What to do:
Count the lines in the items below that contain the word "purposes" and reply with only that number.

Provided information:

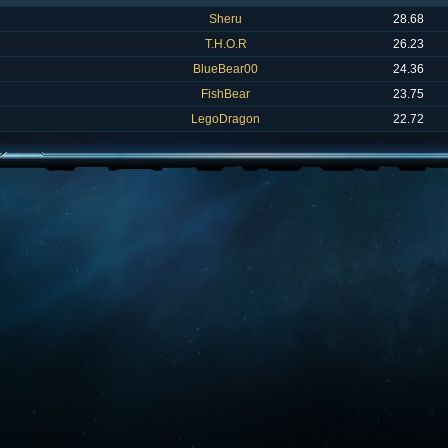
Sheru
28.68
T.H.O.R
26.23
BlueBear00
24.36
FishBear
23.75
LegoDragon
22.72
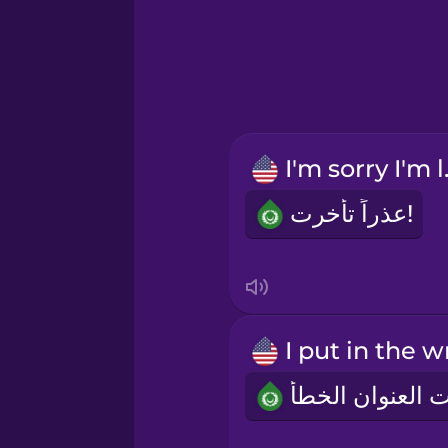
Greek
Hawaiian
Hebrew
I'm 
Hindi
عذراً تأخرت!
Hungarian
Icelandic
Indonesian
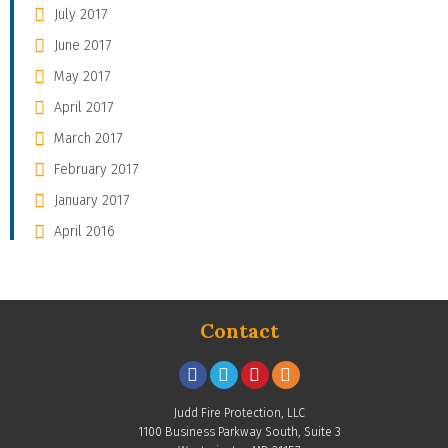
July 2017
June 2017
May 2017
April 2017
March 2017
February 2017
January 2017
April 2016
Contact
Judd Fire Protection, LLC
1100 Business Parkway South, Suite 3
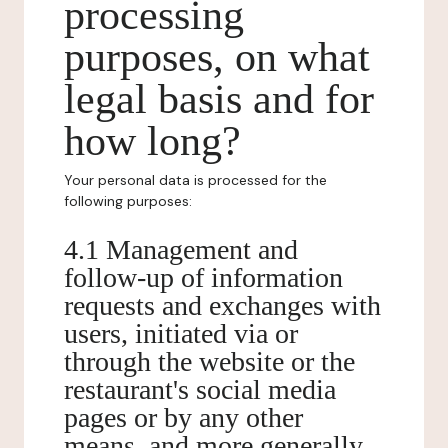
processing
purposes, on what
legal basis and for
how long?
Your personal data is processed for the
following purposes:
4.1 Management and
follow-up of information
requests and exchanges with
users, initiated via or
through the website or the
restaurant's social media
pages or by any other
means, and more generally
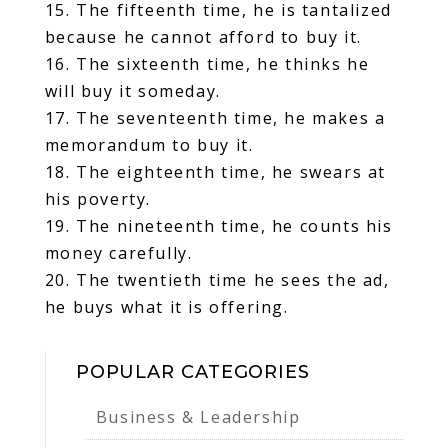
15. The fifteenth time, he is tantalized
because he cannot afford to buy it.
16. The sixteenth time, he thinks he
will buy it someday.
17. The seventeenth time, he makes a
memorandum to buy it.
18. The eighteenth time, he swears at
his poverty.
19. The nineteenth time, he counts his
money carefully.
20. The twentieth time he sees the ad,
he buys what it is offering.
POPULAR CATEGORIES
Business & Leadership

Answer to this problem:
2